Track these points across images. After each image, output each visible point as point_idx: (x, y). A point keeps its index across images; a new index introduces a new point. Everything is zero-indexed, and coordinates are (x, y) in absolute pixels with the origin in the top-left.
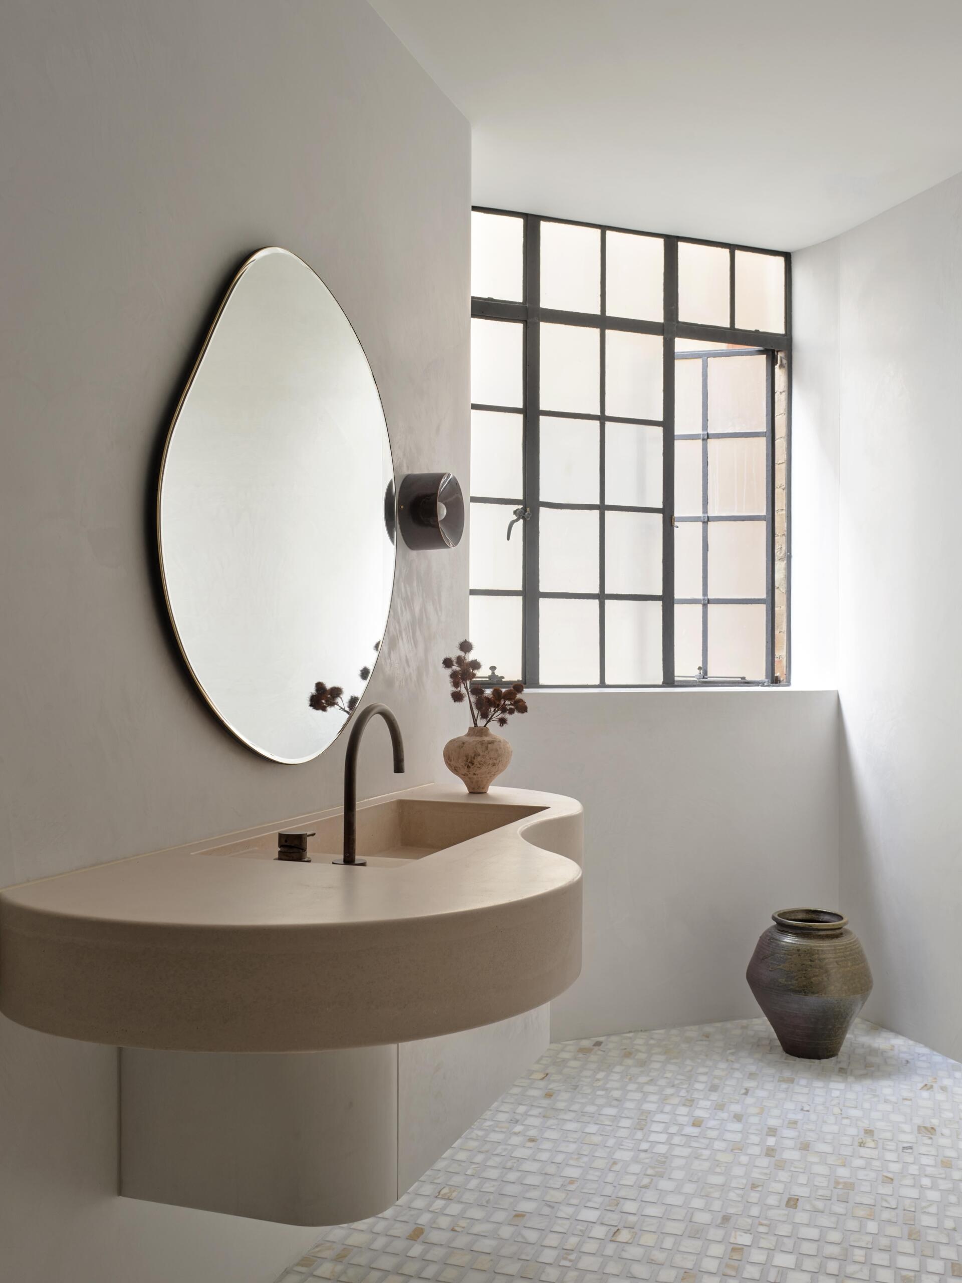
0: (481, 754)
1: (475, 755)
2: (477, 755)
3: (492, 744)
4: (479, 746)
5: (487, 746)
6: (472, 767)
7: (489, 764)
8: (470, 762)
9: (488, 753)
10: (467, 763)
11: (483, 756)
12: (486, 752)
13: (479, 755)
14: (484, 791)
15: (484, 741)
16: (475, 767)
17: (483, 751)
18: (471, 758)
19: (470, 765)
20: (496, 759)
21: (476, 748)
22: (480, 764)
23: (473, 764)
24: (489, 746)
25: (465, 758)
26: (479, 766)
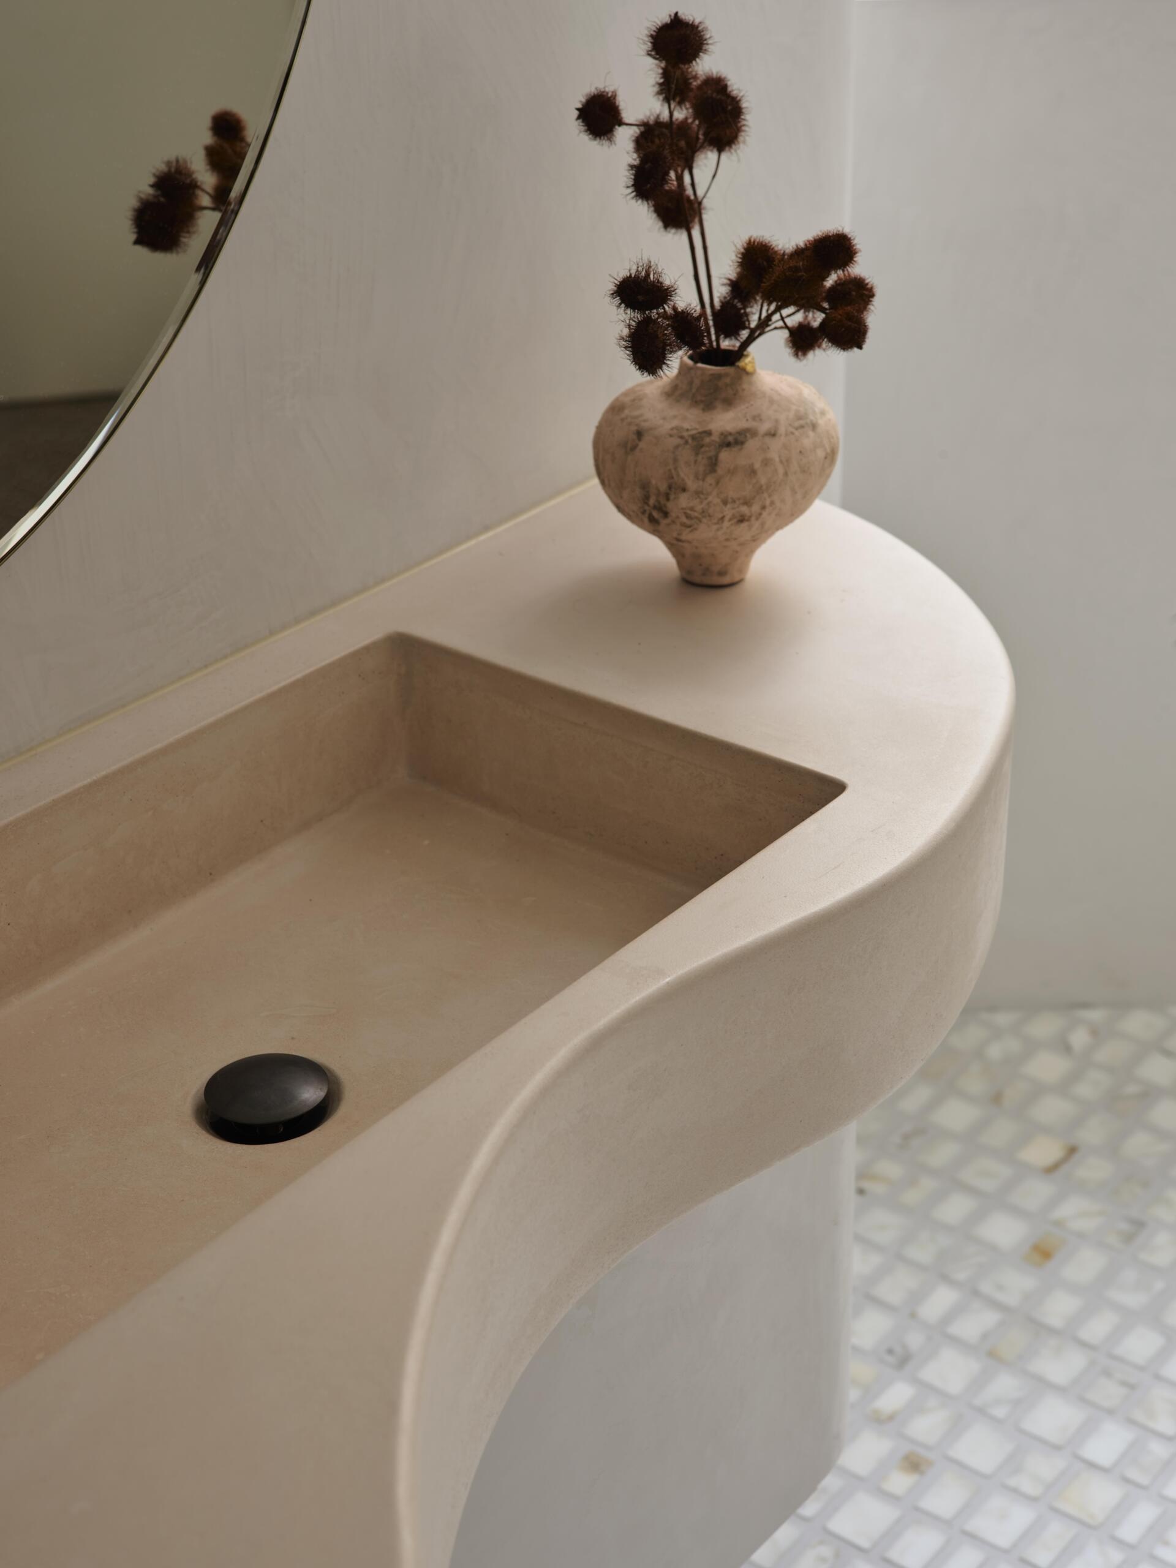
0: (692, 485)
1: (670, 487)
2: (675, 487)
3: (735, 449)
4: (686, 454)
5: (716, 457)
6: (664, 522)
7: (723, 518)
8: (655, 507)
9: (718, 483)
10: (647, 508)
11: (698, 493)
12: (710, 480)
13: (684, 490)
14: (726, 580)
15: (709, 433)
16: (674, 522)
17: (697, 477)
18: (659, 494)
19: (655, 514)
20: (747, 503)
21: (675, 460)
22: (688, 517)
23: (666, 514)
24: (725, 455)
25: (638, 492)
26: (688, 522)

==

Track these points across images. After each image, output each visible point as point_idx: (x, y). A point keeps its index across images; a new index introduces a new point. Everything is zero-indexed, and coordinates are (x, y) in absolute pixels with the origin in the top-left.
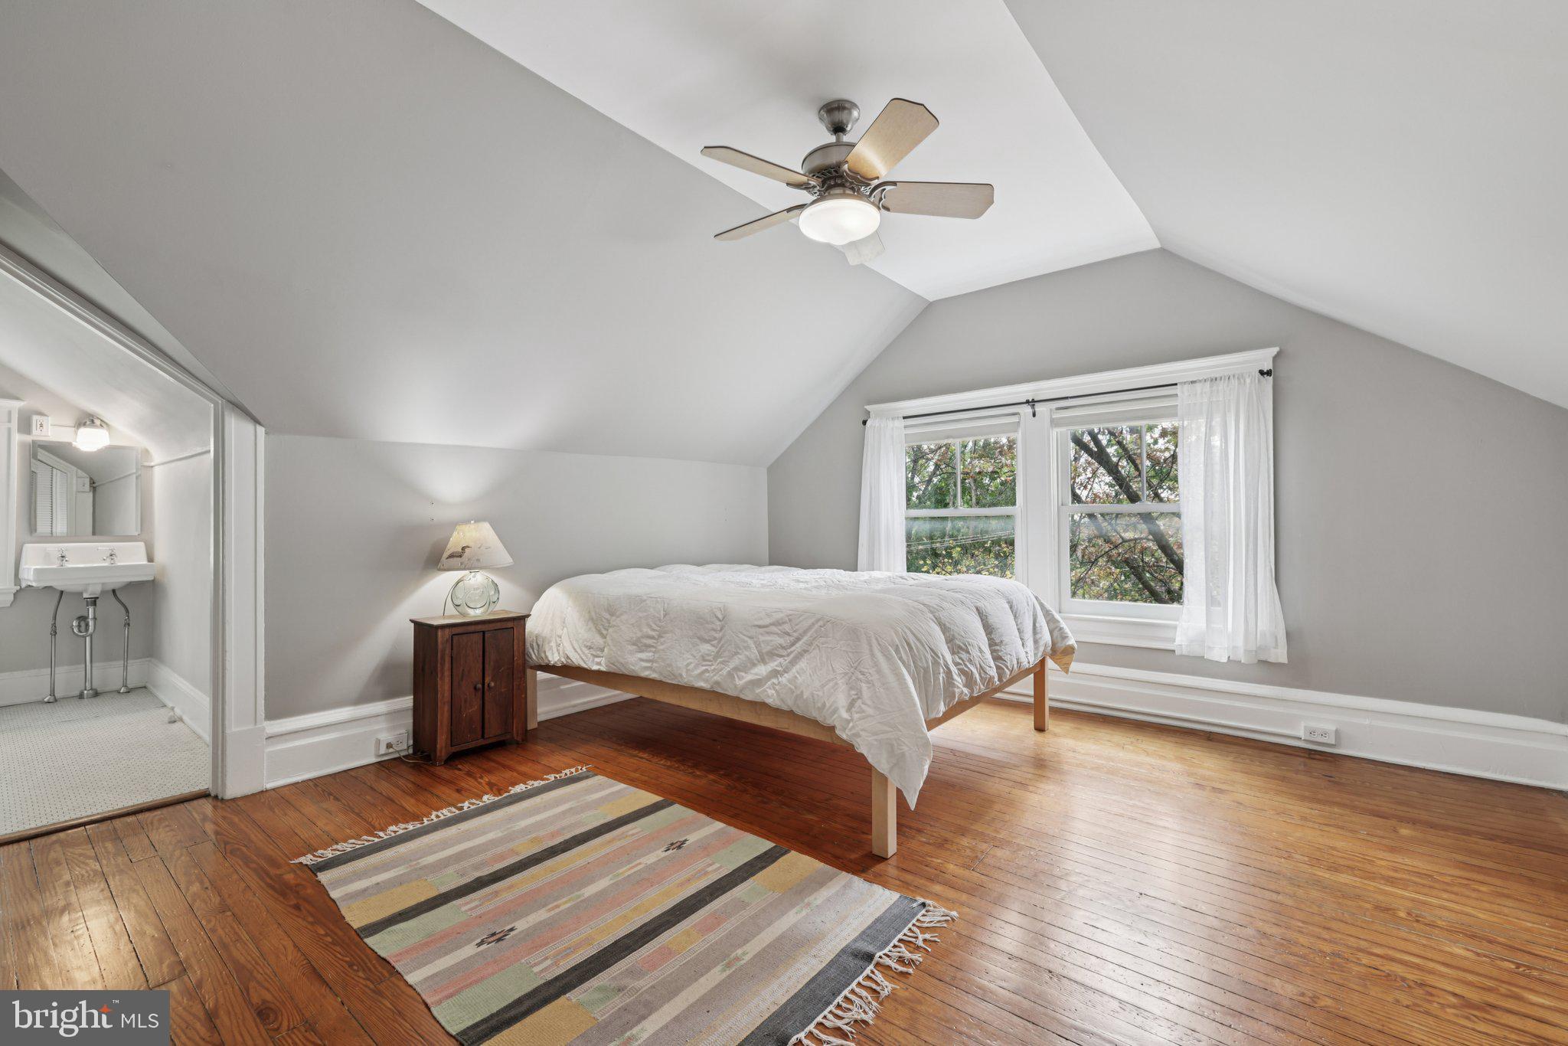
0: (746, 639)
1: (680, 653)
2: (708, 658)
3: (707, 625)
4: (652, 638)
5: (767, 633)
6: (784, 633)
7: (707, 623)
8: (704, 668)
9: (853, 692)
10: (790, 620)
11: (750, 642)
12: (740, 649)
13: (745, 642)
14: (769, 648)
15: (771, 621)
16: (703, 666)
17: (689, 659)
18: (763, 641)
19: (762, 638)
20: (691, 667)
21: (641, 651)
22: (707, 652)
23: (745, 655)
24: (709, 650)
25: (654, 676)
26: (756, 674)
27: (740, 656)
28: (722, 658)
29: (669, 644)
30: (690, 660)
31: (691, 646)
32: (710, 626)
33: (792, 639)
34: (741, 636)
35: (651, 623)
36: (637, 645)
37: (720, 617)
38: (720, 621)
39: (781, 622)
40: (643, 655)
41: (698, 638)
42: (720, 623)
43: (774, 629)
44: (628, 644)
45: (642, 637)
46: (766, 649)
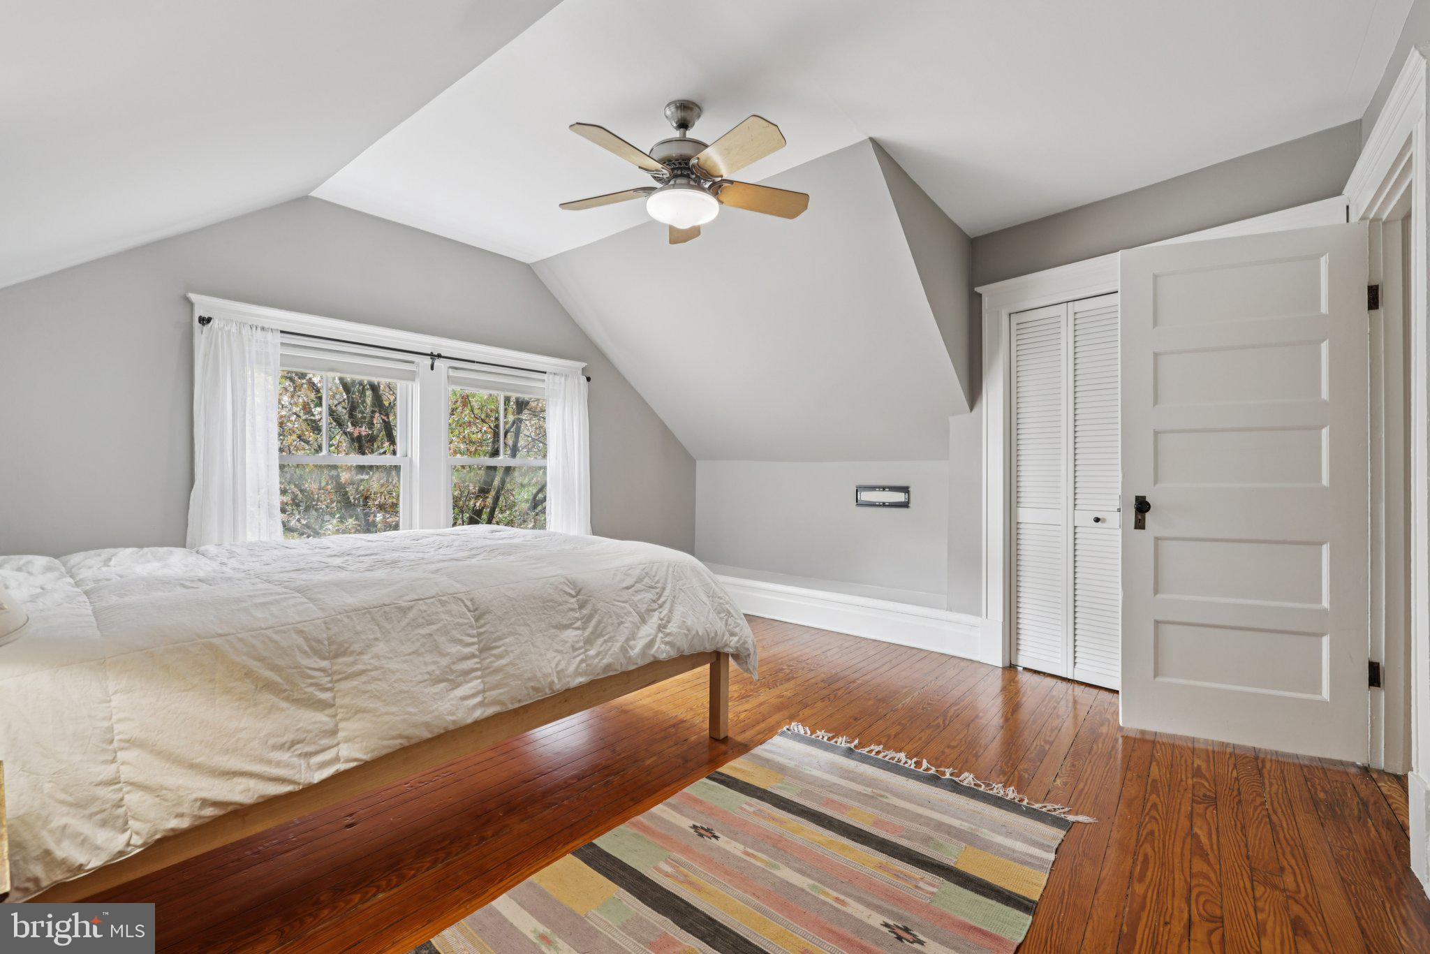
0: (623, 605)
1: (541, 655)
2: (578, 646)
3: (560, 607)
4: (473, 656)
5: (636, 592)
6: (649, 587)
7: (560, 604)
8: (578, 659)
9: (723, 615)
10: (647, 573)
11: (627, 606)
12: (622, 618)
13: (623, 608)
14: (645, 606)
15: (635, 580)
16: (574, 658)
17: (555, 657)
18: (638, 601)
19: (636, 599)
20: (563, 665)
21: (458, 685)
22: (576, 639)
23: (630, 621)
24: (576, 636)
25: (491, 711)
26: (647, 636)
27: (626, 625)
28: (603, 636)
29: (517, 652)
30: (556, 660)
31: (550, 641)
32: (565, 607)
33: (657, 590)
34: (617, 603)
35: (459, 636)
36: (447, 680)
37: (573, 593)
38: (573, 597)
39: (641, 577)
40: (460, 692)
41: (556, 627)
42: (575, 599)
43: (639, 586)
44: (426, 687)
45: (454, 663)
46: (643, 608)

DESCRIPTION OF THE TASK: Take exactly the lines from the one containing "2: (708, 658)" through the one containing "22: (707, 652)" in the data above, and output them with nothing added.

ANSWER:
2: (708, 658)
3: (707, 625)
4: (652, 638)
5: (767, 633)
6: (784, 633)
7: (707, 623)
8: (704, 668)
9: (853, 692)
10: (790, 620)
11: (750, 642)
12: (740, 649)
13: (745, 642)
14: (769, 648)
15: (771, 621)
16: (703, 666)
17: (689, 659)
18: (763, 641)
19: (762, 638)
20: (691, 667)
21: (641, 651)
22: (707, 652)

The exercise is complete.